● Texto de la página

────────────────

PULSOS (parte II)
En esta etapa crítica actual, no parece considerarse al pensamiento filosófico como hace cincuenta años se estilaba. No es de interés mediático, precisamente porque hoy vivimos bajo una realidad que busca silenciar la voz y la acción crítica, y los que disentimos no interesan tanto en los Media. Y en ello la filosofía, el pensamiento en acción. Es una etapa de procesos donde muere un pasado y se avizora algo diferente. En todo, quienes hacemos cultura debemos revisar nuestros roles.
Si es evidente que vivimos una etapa de crisis en casi todos los campos –lo que pudiera ser un motivo de cambio ulterior, aún bastante tímido–, en ello parece haberse sentido una suerte de “vacío” del campo filosófico. Carencia que no es tal, pues el desarrollo del campo de las ideas –en relación con la práctica– lo que ha estado es “desplazado” de lo que mediáticamente se considera “importante”.
Ya hace unas décadas se consideraba que los procesos de desertificación en las ideas generan oasis de pensamientos. Y en la medida que es una época de crisis, es una etapa donde no se pondera lo que es importante para repensar el pasado con vistas a una idea de futuro. Esto ha generado un desconocimiento, si no miopía, sobre cuáles son las fuentes filosóficas y teóricas que hoy fluyen, evidente o soterradamente.
Como parte de esta vida actual, mucho se mueve por “tendencias” cacareadas de medio en medio, de red en red, sin muchas disquisiciones sino por anonadadas repeticiones, posteos y algoritmos que trabajan por debajo de la superficie de las redes para posicionar más unos contenidos sobre otros –intereses y sobre todo dinero mediante–. Esa inclinación a consumir “lo trending”, sin pensar más allá, es resultado de un comportamiento habitual de la sociedad, no importa su momento histórico, ni estatus social o dirección ideológica, a creer en lo que se torna como presunta “verdad”. Y ha sido en casi toda la historia del ser humano un modo de manipular que hoy, con la irrupción tecnológica y los cambios en la comunicación –que nos aparenta una personalización, dada por operaciones que no percibimos dentro del lenguaje programático de los software, pero resultan artilugios para atraparnos como usuarios y consumidores–, parece más fácil en la medida que curiosamente han aumentado las posibilidades de moldear y conducir a la media social –con un agravamiento evidente de la instrucción, la educación y el conocimiento, lo que influye en un control social mayor–.

────────────────

● Datos aportados

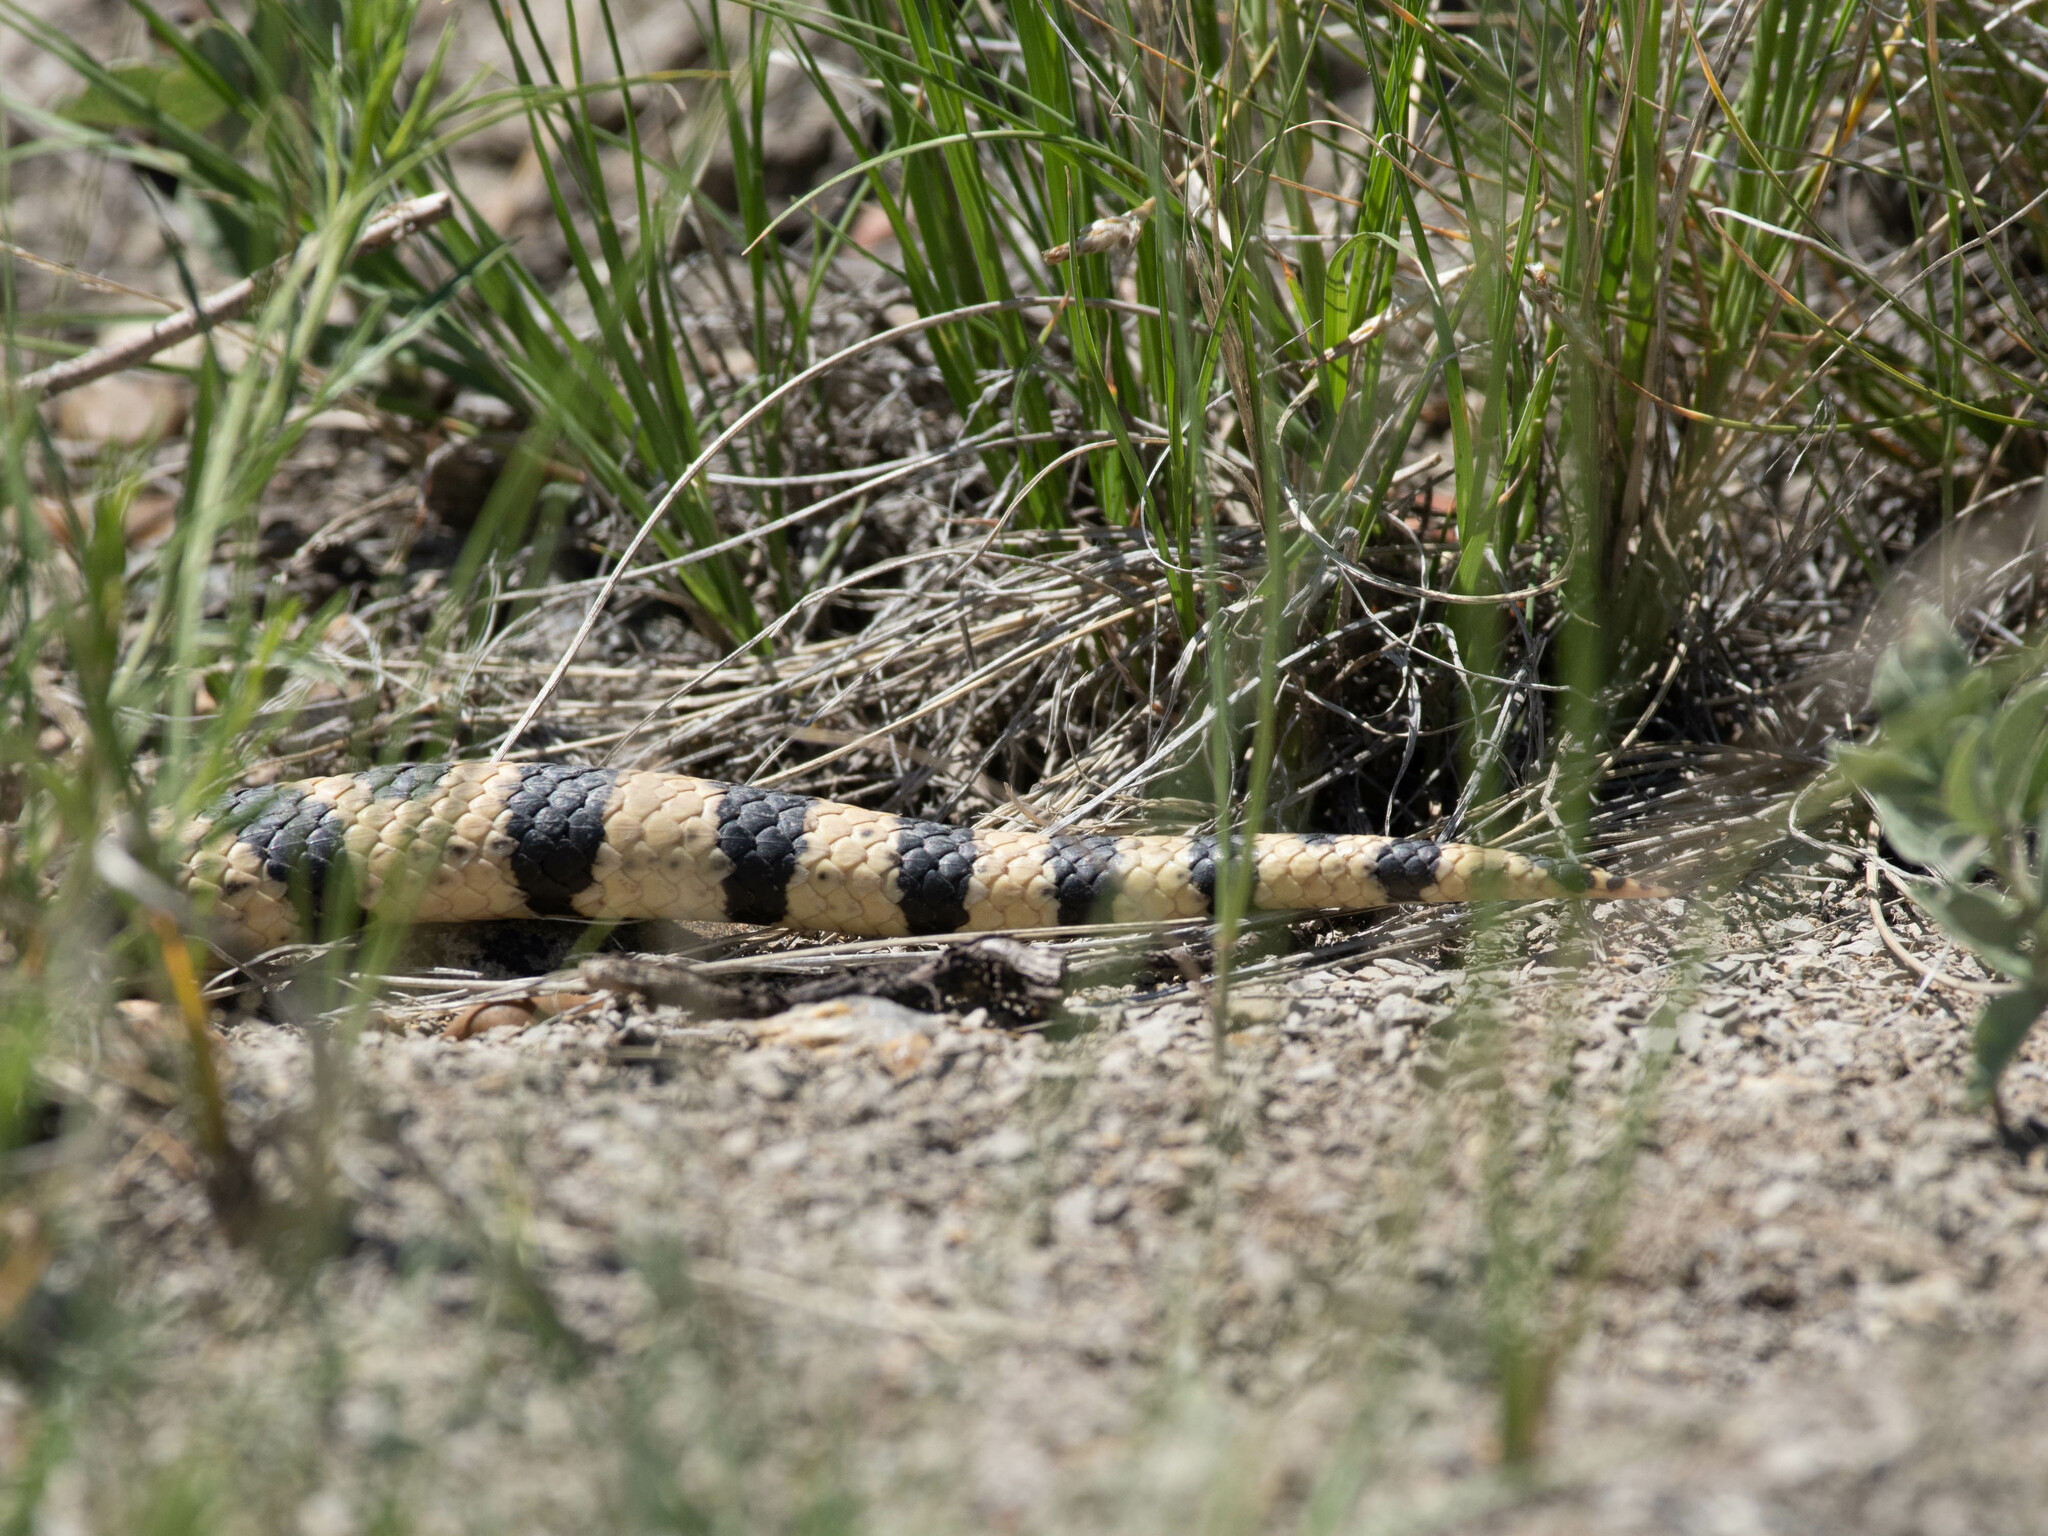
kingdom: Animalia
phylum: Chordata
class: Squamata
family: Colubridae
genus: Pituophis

────────────────

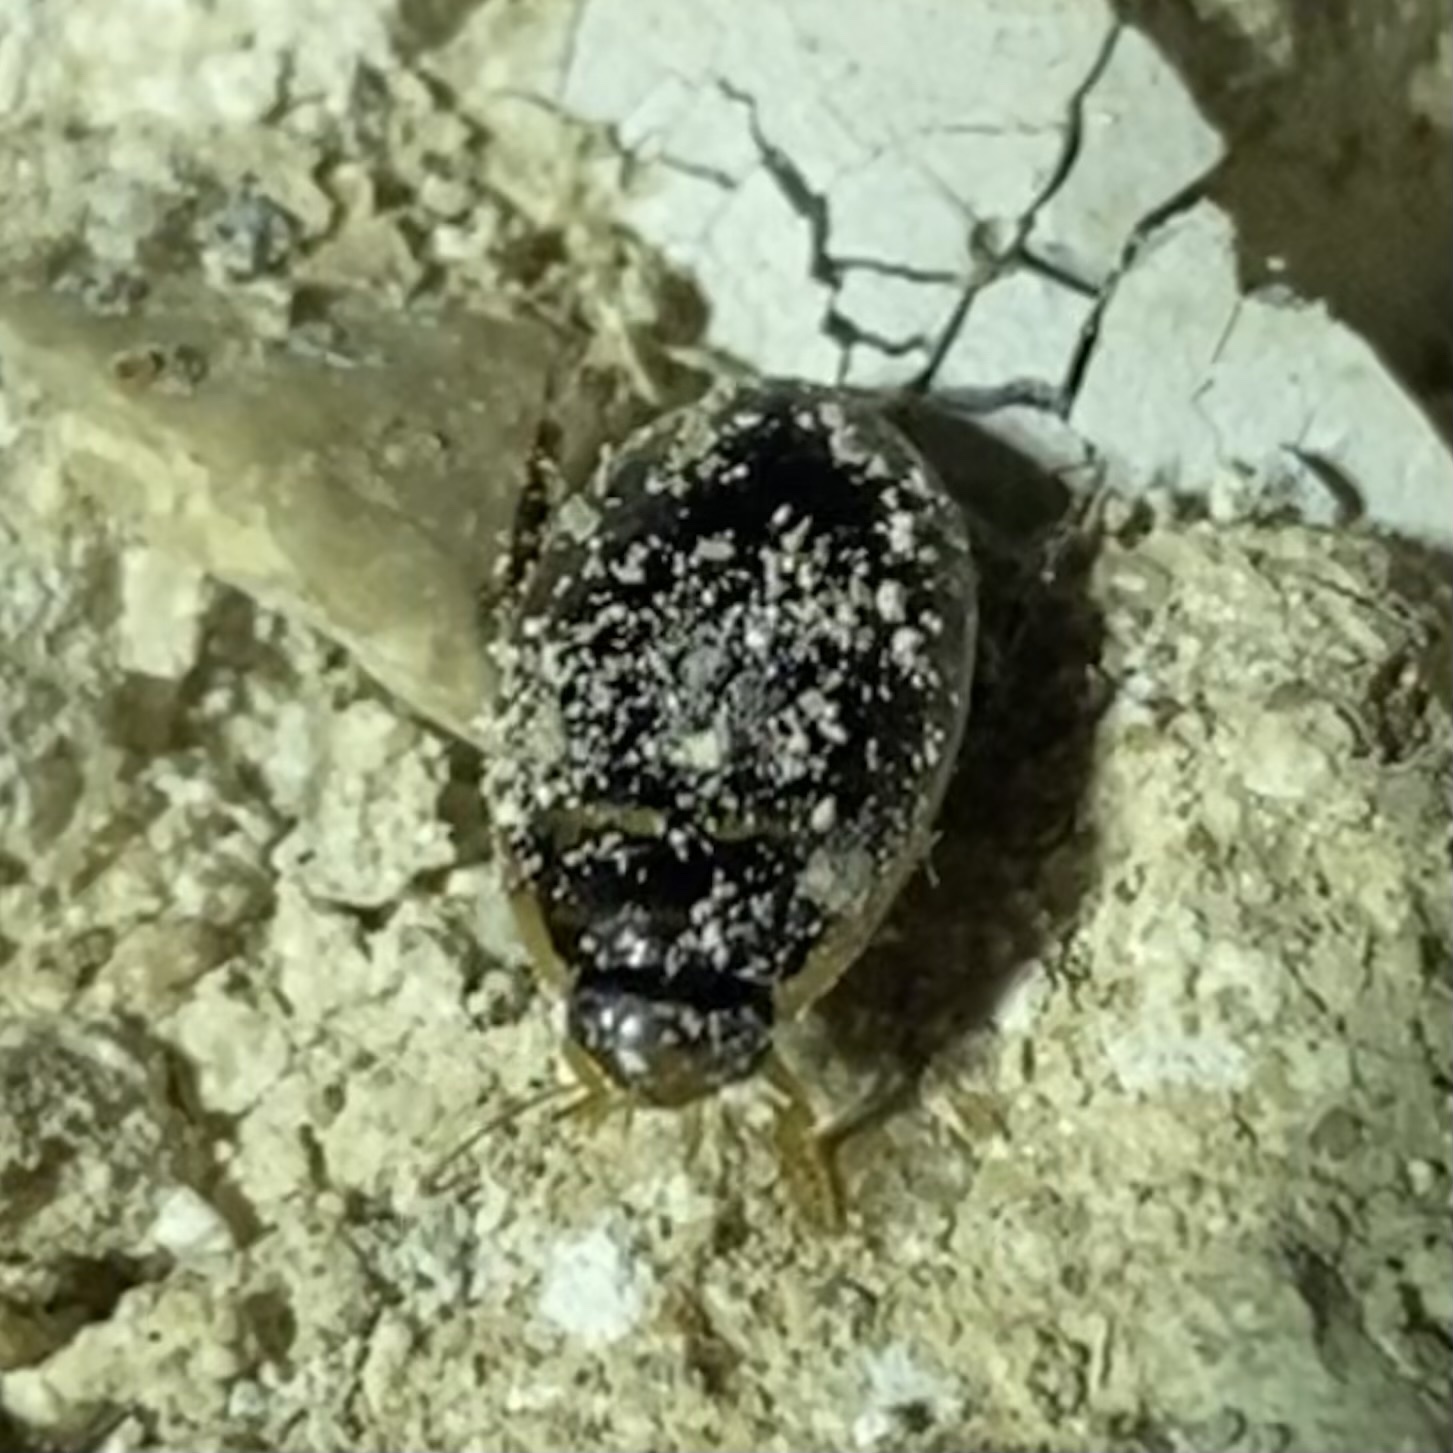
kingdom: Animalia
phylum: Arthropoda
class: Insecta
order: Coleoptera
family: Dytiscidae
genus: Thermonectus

────────────────

● Lista de tareas
1/ Responde con base en el texto sobre la crisis del pensamiento filosófico:
(a) ¿Hace cuántos años se estilaba considerar el pensamiento filosófico de otra manera?
(b) ¿Qué se consideraba hace unas décadas que generan los procesos de desertificación en las ideas?
(c) ¿Qué trabaja por debajo de la superficie de las redes para posicionar unos contenidos sobre otros?
2/ Retoma el texto sobre la crisis del pensamiento filosófico justo después de su última oración y continúa su desarrollo.
Las entradas provienen de una fuente ajena al texto sobre la crisis del pensamiento filosófico.

● Respuestas por tarea
1/
(a) Hace cincuenta años.
(b) Oasis de pensamientos.
(c) Los algoritmos.

2/
A no ser que operemos desde la “Deep Web”, un nivel de contenidos de internet que normalmente no se encuentra con facilidad por los llamados “motores de búsqueda” usuales, u otras alternativas para proceder desde fuera de los sistemas conocidos, lo que no excluye lo hoy llamado “analógico”: textos impresos y otras formas físicas de información –lo que comprende también lo testimonial–, es bastante difícil para la sociedad acceder a información divergente, o cuestionadora de lo que sucede. Mayormente lo que se puede encontrar es ya condicionado mediáticamente y esto estructura los algoritmos con los que se modela la información. Incluso si en ciertos momentos resaltan sucesos, hechos o fenómenos de interés, en un sentido crítico al andamiaje de los sistemas –porque no vivimos en un mundo unipolar, hay diferentes posiciones incluso en aparentes oposiciones–, estas fuentes pueden ser desaparecidas por diversos métodos de silenciamiento o anulación. Por demás, la conocida práctica llamada “infodemia”, que genera una especie de “censura” por sobre-información. Ya probado que este efecto, contrario a la desinformación, crea una sensación de aturdimiento o disolución de la capacidad selectiva en nosotros, conveniente para enrarecer a la sociedad promedio ante lo que puede ser importante. No creo que esto que planteo sea del todo desconocido, pero sí preciso destacarlo.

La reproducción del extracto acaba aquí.